Individuals are using the Internet not only to learn more about their ailments, but also to learn more about their health-care providers. Two years ago when Amy L. Friedman, MD, started her current job as professor of surgery and director of transplantation at State University of New York (SUNY) Upstate Medical University in Syracuse, she found that at least 10% of patients read up on her background online before meeting her.

“Most recently, I had a new transplant recipient look up my CV online and try to obtain copies of some of my articles,” Dr. Friedman told Renal & Urology News. “When he learned that the journals each charged a significant sum for the articles, he requested my assistance in collecting some of them…and he selected the most controversial ones.”

As a specialist in live-donor kidney transplantation, laparoscopic kidney donation, and pancreas transplantation and as secretary of the American Association of Kidney Patients (AAKP), Dr. Friedman appreciates a well-informed patient and the resources that make them so. “The variety of information now available through the Internet is astonishing,” she said, noting that she herself often learns new facts from the more advanced resources available.

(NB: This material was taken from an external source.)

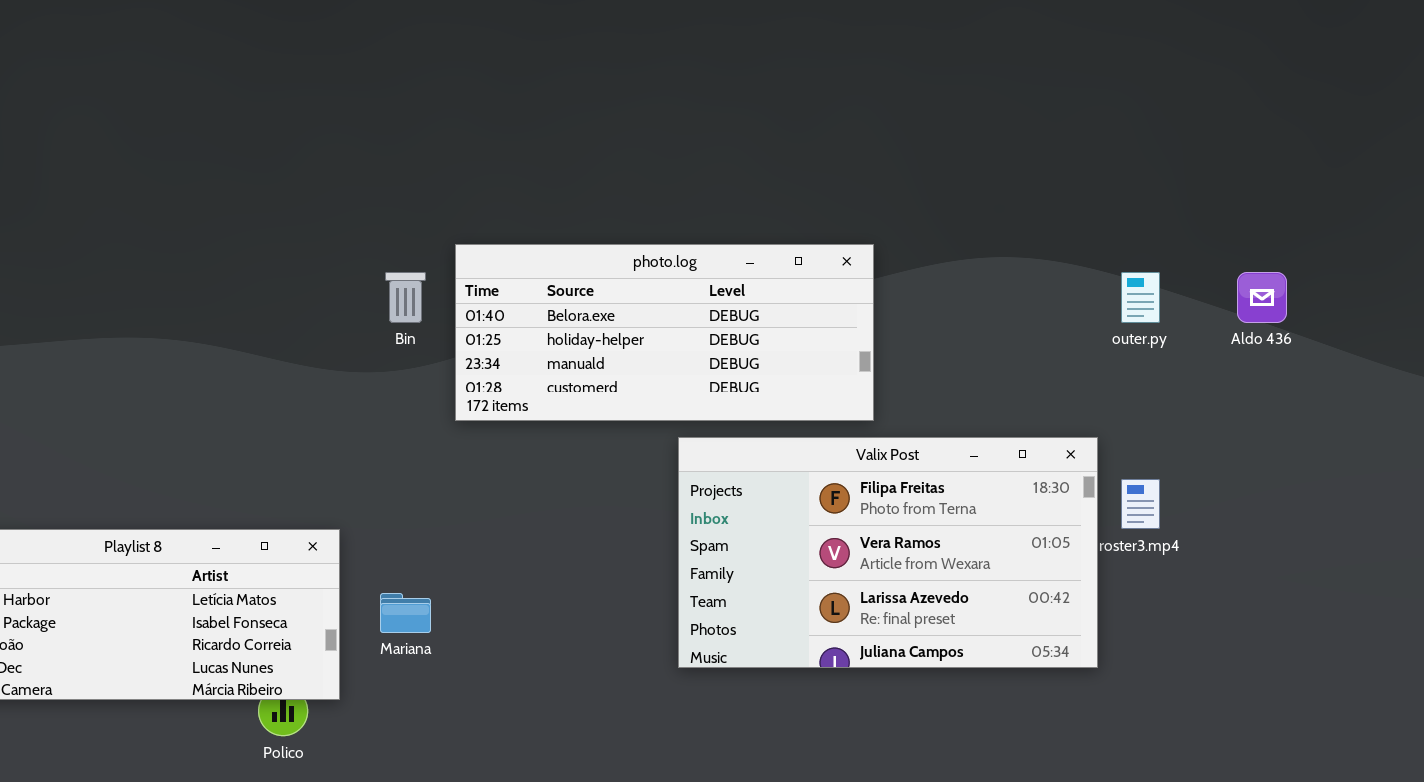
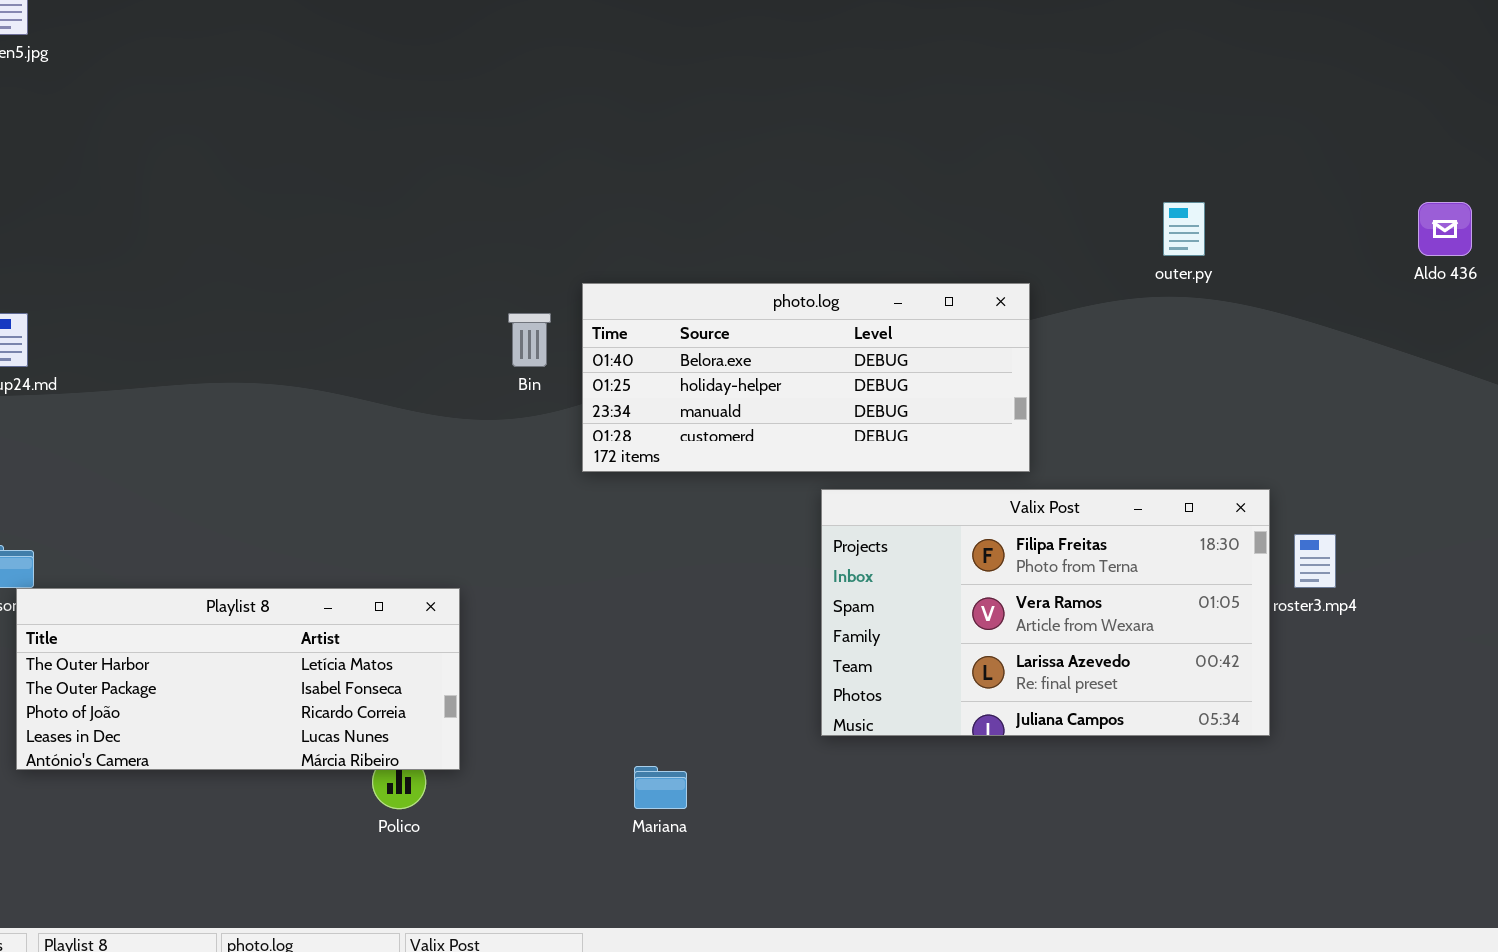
outer.py: [1121,272,1160,323] -> [1163,202,1205,256], moved
Aldo 436: [1237,272,1287,323] -> [1418,202,1472,256], moved
Mariana: [380,593,431,633] -> [634,766,687,809], moved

Despite finding most online resources to be of high quality, “I do not have confidence that all patients are able to sort through such resources with recognition of the most valid and accurate information,” Dr. Friedman said. She believes, however, that the sheer volume of relevant sites helps provide patients with a relatively accurate overall set of data.

In general, Dr. Friedman refers patients to sites that are specifically designed to be patient-friendly and relatively unbiased, such as www.aakp.org, but steers them away from proprietary corporate sites.

According to Dr. Friedman, the Internet has substantially increased the breadth and quality of information available to a specific group of patients who are self-advocates and seek to learn about their health problems. “For them, the Internet is an important and effective tool, enhancing their empowerment,” she acknowledges. She notes, however, “The Internet has not directly impacted the significant proportion of patients overwhelmed by their illnesses. For these individuals, who—due to depression, limited education, or cultural ethos—are not capable of participating or choose not to participate as full partners in their own health care, growth of the Internet has not successfully drawn them out of their shells.”

Dr. Friedman contends that educating, empowering, and encouraging these individuals to engage in their own health care continues to require personal interaction between provider and patient. As she says, “The Internet is a static, dispassionate, and impersonal resource that has not, and likely will not, effectively replace or even supplement the education of these patients who have strongly indicated a desire to receive education directly from their physician.”